7. Eu égard, en particulier, à ce qui a été dit au point 4 ci-dessus de l’office du juge de l’excès de pouvoir lorsqu’il est saisi d’une demande d’annulation d’une décision refusant l’abrogation ou le retrait pour fraude d’un acte administratif et à la circonstance qu’aucune précision n’est apportée en l’espèce sur le contenu des règles d’urbanisme auxquelles M. A aurait entendu se soustraire, il apparaît manifeste que l’unique moyen invoqué par les requérantes ne peut être regardé comme étant propre à créer, en l’état de l’instruction, un doute sérieux quant à la légalité de la décision en litige.
8. Il résulte de ce qui précède qu’il y a lieu de rejeter la requête de la SCI Viclex et de Mme C, y compris les conclusions accessoires à fin d’injonction et celles présentées au titre de l’article L. 761-1 du code de justice administrative, suivant la procédure prévue à l’article L. 522-3 du même code.
O R D O N N E :
Article 1er : La requête de la SCI Viclex et de Mme C est rejetée.
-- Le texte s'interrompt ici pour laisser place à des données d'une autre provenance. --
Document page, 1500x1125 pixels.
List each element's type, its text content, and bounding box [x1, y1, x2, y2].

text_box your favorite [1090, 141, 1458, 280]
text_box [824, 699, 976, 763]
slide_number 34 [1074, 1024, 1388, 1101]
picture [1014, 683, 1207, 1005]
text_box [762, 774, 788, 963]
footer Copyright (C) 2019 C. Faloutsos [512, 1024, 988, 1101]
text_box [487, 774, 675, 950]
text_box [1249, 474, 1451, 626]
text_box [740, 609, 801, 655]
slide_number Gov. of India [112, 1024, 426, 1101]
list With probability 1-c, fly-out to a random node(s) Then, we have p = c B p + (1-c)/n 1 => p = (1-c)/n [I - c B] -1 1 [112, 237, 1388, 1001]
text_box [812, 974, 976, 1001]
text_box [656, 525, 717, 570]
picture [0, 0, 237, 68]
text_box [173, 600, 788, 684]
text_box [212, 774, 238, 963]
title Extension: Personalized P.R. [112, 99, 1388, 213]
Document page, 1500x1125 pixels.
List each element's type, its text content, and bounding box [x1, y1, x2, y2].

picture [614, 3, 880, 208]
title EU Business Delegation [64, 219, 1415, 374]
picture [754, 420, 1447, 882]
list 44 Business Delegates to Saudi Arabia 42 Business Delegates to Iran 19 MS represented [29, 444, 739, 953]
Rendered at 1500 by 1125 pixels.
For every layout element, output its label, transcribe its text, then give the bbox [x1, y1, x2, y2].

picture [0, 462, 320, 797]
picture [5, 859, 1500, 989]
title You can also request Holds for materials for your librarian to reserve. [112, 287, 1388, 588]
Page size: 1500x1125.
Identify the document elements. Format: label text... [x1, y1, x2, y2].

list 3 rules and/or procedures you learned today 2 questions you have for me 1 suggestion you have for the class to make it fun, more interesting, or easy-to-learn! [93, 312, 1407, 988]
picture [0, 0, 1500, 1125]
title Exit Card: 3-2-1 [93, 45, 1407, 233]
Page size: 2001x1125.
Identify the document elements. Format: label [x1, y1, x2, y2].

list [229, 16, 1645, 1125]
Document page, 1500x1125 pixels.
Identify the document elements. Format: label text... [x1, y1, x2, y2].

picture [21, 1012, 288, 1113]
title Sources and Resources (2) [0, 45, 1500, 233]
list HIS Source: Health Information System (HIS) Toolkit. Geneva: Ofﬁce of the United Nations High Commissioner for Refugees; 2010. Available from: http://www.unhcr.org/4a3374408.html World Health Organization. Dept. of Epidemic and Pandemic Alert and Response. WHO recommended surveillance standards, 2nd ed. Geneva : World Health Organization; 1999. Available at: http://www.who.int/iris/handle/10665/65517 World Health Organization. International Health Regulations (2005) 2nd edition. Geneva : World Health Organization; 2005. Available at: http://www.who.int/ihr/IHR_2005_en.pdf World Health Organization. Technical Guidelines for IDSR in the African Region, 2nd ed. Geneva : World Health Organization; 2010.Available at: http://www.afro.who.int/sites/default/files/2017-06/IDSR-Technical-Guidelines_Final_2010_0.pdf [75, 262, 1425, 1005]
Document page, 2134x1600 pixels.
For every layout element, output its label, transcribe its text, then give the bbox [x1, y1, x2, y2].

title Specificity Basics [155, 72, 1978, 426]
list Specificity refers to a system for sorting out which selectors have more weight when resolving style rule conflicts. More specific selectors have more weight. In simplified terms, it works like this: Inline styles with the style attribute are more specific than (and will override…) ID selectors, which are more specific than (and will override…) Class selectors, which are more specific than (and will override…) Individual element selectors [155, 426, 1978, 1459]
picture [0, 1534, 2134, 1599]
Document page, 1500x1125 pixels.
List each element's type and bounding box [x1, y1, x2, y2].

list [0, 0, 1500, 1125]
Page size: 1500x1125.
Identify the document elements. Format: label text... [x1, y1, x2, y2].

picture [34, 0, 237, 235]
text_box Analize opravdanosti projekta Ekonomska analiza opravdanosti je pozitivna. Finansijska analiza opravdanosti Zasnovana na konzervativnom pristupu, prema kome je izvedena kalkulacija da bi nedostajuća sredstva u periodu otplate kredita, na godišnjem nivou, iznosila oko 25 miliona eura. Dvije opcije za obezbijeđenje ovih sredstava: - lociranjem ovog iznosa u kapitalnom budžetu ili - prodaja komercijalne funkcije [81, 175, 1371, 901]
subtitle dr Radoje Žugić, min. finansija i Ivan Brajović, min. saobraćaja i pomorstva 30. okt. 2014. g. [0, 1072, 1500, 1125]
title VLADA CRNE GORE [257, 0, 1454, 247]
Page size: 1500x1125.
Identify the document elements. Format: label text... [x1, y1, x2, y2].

Article 2 : La présente ordonnance sera notifiée à la SCI Viclex.
Fait à Melun, le 31 juillet 2025.
Le juge des référés,
P. ZANELLA
La République mande et ordonne au préfet du Val-de-Marne en ce qui le concerne ou à tous commissaires de justice à ce requis en ce qui concerne les voies de droit commun contre les parties privées, de pourvoir à l’exécution de la présente décision.